Im „Mykene“-Zyklus greift Lüpertz tief in die Antike. Mykene, Machtzentrum und Heimat des Troja-Bezwingers Agamemnon, gilt als erste Hochkultur Europas. Lüpertz löst aus der Tiefe des historischen Raums geheimnisvoll lächelnde, idealisierte Gesichter heraus. Sie erinnern an Darstellungen auf Gefäßen und Fresken. Lüpertz lässt sie ohne jeden Kontext im Raum schweben. Sie wirken zeitlos und gegenwärtig. Auf einer anderen Ebene stehen sie für einen Künstler, der seinen Weg geht, nicht nach links und recht schaut, der nur sich selbst folgt und sich das, was ihn anregt, leidenschaftlich anverwandelt.

Lüpertz legt in vielen seiner Bildserien das Archaische frei, die Form, die Geste, die Haltung, die Kraft, die Athletik, die Körper- und auch die Sinnlichkeit. Das wird sehr deutlich bei den Lithographien mit dem Obertitel „Michael Engel“, was etwas albern klingt, aber eben Michelangelo huldigt oder besser: aufgreift. Lüpertz balanciert Gesehenes und Erfasstes in skizzenhaften Prozessen in sein Hier und Jetzt. Neun Bildserien prägen die von Enno Wallis klassisch museal und sehr ansprechend eingerichtete Ausstellung mit Grafik aus 35 Jahren.
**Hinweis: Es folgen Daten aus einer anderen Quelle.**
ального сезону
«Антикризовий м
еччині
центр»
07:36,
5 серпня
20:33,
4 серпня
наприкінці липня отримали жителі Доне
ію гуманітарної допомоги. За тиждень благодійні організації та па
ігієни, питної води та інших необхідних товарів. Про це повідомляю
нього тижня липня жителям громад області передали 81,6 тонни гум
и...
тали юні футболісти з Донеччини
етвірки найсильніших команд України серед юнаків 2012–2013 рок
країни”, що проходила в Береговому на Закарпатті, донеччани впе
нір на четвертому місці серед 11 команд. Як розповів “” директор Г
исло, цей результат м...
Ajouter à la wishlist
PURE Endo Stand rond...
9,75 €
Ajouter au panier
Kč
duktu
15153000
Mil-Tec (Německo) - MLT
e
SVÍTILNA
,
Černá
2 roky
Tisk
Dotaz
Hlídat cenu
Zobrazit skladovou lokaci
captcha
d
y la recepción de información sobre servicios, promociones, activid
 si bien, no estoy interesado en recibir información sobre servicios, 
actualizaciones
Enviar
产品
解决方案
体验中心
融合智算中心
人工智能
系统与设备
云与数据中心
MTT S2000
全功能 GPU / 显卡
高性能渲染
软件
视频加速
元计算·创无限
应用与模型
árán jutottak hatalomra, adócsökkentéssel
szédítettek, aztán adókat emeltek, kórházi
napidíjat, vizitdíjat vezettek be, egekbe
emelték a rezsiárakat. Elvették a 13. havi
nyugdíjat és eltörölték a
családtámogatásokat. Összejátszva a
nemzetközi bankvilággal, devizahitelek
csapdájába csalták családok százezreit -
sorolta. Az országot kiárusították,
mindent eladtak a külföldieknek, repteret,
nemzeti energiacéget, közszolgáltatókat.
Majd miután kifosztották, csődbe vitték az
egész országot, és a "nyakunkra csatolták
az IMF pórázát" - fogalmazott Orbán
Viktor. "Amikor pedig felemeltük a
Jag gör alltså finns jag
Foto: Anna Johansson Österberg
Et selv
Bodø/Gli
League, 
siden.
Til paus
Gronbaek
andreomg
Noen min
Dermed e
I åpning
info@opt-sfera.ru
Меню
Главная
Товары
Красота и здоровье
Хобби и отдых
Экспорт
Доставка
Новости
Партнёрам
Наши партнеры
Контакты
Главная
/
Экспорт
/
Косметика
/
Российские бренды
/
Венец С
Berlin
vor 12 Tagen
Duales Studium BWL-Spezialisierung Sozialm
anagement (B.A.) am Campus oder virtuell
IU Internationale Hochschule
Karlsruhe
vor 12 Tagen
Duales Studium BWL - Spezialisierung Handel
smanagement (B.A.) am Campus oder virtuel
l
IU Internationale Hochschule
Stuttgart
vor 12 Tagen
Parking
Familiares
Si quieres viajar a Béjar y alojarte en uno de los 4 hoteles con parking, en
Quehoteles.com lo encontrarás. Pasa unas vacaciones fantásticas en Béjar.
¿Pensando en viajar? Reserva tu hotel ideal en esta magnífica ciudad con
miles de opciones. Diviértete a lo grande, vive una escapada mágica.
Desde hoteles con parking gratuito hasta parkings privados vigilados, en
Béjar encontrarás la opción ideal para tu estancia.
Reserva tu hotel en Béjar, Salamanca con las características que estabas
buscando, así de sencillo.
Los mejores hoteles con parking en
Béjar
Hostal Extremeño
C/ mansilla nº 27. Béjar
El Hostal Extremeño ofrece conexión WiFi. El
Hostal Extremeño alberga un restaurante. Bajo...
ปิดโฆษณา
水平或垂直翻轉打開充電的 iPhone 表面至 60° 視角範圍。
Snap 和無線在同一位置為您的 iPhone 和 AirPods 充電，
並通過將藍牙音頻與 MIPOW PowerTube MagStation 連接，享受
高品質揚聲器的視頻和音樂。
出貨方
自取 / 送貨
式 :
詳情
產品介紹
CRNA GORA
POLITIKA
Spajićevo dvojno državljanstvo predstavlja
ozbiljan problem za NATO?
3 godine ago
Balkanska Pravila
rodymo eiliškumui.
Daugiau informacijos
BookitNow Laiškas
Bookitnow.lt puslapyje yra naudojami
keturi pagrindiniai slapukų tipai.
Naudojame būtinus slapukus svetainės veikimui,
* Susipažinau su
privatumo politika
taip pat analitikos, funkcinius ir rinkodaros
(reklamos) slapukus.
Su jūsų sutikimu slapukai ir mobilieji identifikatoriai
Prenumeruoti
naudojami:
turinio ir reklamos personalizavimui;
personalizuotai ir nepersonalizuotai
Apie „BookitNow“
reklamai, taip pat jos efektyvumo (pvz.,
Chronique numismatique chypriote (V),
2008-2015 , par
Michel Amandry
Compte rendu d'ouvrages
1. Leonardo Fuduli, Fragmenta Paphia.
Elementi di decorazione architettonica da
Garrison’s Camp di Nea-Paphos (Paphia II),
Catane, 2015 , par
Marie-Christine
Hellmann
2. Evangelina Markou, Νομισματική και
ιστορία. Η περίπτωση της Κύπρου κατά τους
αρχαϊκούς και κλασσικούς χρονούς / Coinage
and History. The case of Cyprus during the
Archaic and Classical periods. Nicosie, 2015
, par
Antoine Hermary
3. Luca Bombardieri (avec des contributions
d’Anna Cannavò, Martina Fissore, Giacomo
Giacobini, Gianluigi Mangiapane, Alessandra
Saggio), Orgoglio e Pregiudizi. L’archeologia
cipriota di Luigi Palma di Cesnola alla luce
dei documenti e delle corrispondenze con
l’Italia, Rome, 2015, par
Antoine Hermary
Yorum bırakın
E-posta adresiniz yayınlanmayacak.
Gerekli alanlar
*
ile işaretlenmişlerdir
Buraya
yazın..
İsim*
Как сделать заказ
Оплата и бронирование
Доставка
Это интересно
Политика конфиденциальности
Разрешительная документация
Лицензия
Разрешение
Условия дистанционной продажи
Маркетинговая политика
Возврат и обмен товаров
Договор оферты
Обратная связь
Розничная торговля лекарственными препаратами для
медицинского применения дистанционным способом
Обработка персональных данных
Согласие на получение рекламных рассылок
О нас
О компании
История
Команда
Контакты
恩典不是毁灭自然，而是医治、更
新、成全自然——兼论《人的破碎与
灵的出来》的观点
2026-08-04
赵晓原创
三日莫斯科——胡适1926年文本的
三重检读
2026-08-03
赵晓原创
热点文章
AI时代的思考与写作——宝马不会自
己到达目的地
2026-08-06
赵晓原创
Kleckse auf den Skulpturen

Eine besondere Rolle spielt dabei der Zusammenklang von Skulptur und Grafik in der Sternzeichen-Serie. Die etwa 50 Zentimeter hohen, kraftvollen Bronzen, 2018 für die FAZ-Edition entstanden, spiegeln das Ringen des Künstlers mit der Form. Am Ende hat er die expressiven Skulpturen kleckerig bemalt. Mag sein, dass er damit daran erinnern will, dass die heute so steinern und marmorn dastehende Figuren der Antike einst recht farbig gestaltet waren.

Die Kunsthalle der Sparkassenstiftung setzt mit dieser imposanten Ausstellung ihren Schwerpunkt mit zeitgenössischer Kunst fort. Themen waren unter anderem der in Bleckede geborene Jörg Immendorff (2007 in Düsseldorf gestorben), die aus Lüneburg stammende Annegret Soltau, die dem Wendland verbundenen Rixdorfer. Die jüngere Generation vertraten als weit über die Region hinauswirkende Künstler vor allem Justine Otto (Bleckede) und Simone Fezer (Raven). Im kommenden Jahr wird zu seinem 80. Geburtstag der Bardowick lebende Künstler Dietger Luckow mit einer Ausstellung geehrt.

Markus Lüpertz besucht die Kulturbäckerei am Donnerstag, 14. November, ab 18 Uhr. Der Eintritt ist frei, begrenzte Platzzahl.